The notion of bouncing contains the movement of rising after falling. One of the most frustrating experiences I recall from childhood is never taking the risk to do a back flip, even though gymnastics was a talent which I cherished as a child and I otherwise trusted the ability of my body to perform risky movements. I think it was precisely the process of bouncing backwards that I did not trust. I feared that if I took a blind flip towards the space behind me, I would not manage to bounce back, but more likely, I would crash down and break my neck or head. This was in contrast to many forward flips I could perform with ease where the movement felt more like smooth rolling rather than a jump in the void.

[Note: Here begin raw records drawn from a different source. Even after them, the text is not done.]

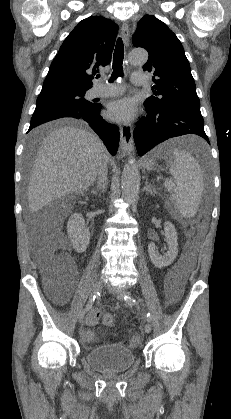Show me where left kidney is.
<instances>
[{"instance_id":"obj_1","label":"left kidney","mask_w":231,"mask_h":419,"mask_svg":"<svg viewBox=\"0 0 231 419\" xmlns=\"http://www.w3.org/2000/svg\"><path fill=\"white\" fill-rule=\"evenodd\" d=\"M164 231L166 242L168 244V251L163 256H159L157 254L156 246L153 242L148 245L149 257L157 268L169 266L173 263L178 254V236L175 226L171 222L167 221L164 224Z\"/></svg>"}]
</instances>
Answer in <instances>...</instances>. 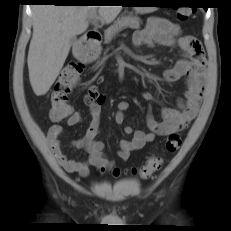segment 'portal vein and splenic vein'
I'll return each instance as SVG.
<instances>
[{
	"label": "portal vein and splenic vein",
	"instance_id": "18ae733b",
	"mask_svg": "<svg viewBox=\"0 0 231 231\" xmlns=\"http://www.w3.org/2000/svg\"><path fill=\"white\" fill-rule=\"evenodd\" d=\"M89 19H93V15H90V16H89Z\"/></svg>",
	"mask_w": 231,
	"mask_h": 231
}]
</instances>
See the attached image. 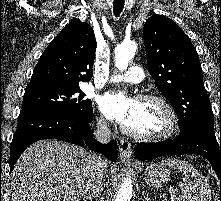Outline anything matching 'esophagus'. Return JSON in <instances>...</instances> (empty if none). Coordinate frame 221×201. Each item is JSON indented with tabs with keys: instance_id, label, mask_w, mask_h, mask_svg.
<instances>
[{
	"instance_id": "34e87169",
	"label": "esophagus",
	"mask_w": 221,
	"mask_h": 201,
	"mask_svg": "<svg viewBox=\"0 0 221 201\" xmlns=\"http://www.w3.org/2000/svg\"><path fill=\"white\" fill-rule=\"evenodd\" d=\"M119 153L120 158L124 162H130L132 157L131 143L128 140H119Z\"/></svg>"
}]
</instances>
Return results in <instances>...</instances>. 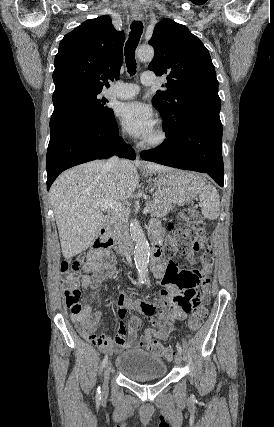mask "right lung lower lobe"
Wrapping results in <instances>:
<instances>
[{"label": "right lung lower lobe", "instance_id": "98d812e1", "mask_svg": "<svg viewBox=\"0 0 274 427\" xmlns=\"http://www.w3.org/2000/svg\"><path fill=\"white\" fill-rule=\"evenodd\" d=\"M114 154L135 159L134 150L118 135L114 114L100 121L76 119L58 125L47 150V189L62 171Z\"/></svg>", "mask_w": 274, "mask_h": 427}]
</instances>
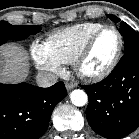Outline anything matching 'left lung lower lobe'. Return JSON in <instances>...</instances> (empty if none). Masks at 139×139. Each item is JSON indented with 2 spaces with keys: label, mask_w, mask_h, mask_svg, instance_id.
Listing matches in <instances>:
<instances>
[{
  "label": "left lung lower lobe",
  "mask_w": 139,
  "mask_h": 139,
  "mask_svg": "<svg viewBox=\"0 0 139 139\" xmlns=\"http://www.w3.org/2000/svg\"><path fill=\"white\" fill-rule=\"evenodd\" d=\"M88 94L86 116L99 135L118 139L139 126V48L124 53L109 76L82 86Z\"/></svg>",
  "instance_id": "left-lung-lower-lobe-1"
}]
</instances>
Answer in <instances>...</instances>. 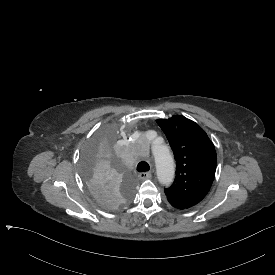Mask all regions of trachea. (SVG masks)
I'll return each mask as SVG.
<instances>
[{"label":"trachea","mask_w":275,"mask_h":275,"mask_svg":"<svg viewBox=\"0 0 275 275\" xmlns=\"http://www.w3.org/2000/svg\"><path fill=\"white\" fill-rule=\"evenodd\" d=\"M150 167H149V164L147 162H140L138 165H137V171L138 172H145V171H149Z\"/></svg>","instance_id":"3493384b"}]
</instances>
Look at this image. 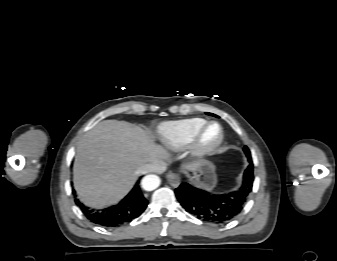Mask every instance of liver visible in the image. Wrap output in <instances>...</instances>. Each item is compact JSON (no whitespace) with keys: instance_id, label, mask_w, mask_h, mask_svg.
<instances>
[{"instance_id":"liver-1","label":"liver","mask_w":337,"mask_h":261,"mask_svg":"<svg viewBox=\"0 0 337 261\" xmlns=\"http://www.w3.org/2000/svg\"><path fill=\"white\" fill-rule=\"evenodd\" d=\"M167 158L143 129L124 121L105 120L79 141L73 166L74 187L88 206L116 203L133 187L140 169ZM196 163L185 168L193 171Z\"/></svg>"}]
</instances>
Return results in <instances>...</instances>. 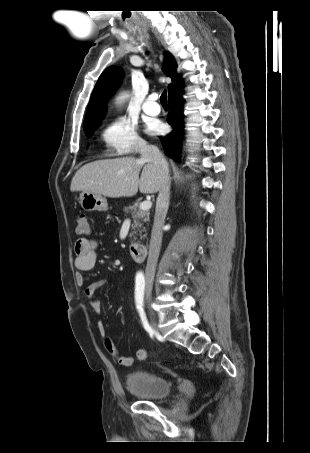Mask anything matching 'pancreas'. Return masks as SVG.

Can we ever bounce back from any form of break down to a state of function and health, especially if there is a significant breakdown in our mental or physical health? Unfortunately, in adults this is less often the case, whereas it is in fact one of the most inspiring and exhilarating traits that children have. A robust child can often bounce back from intense illness or upset to a state of enjoyment and pleasure. I wonder what might be the differentiating factor in children’s resilience. Well, robust children often receive consistent care from their parents, and so it is often the sense of a secure base that will help them bounce back quickly. Adults, on the other hand, are often in the place of having to contain their feelings ant those of others.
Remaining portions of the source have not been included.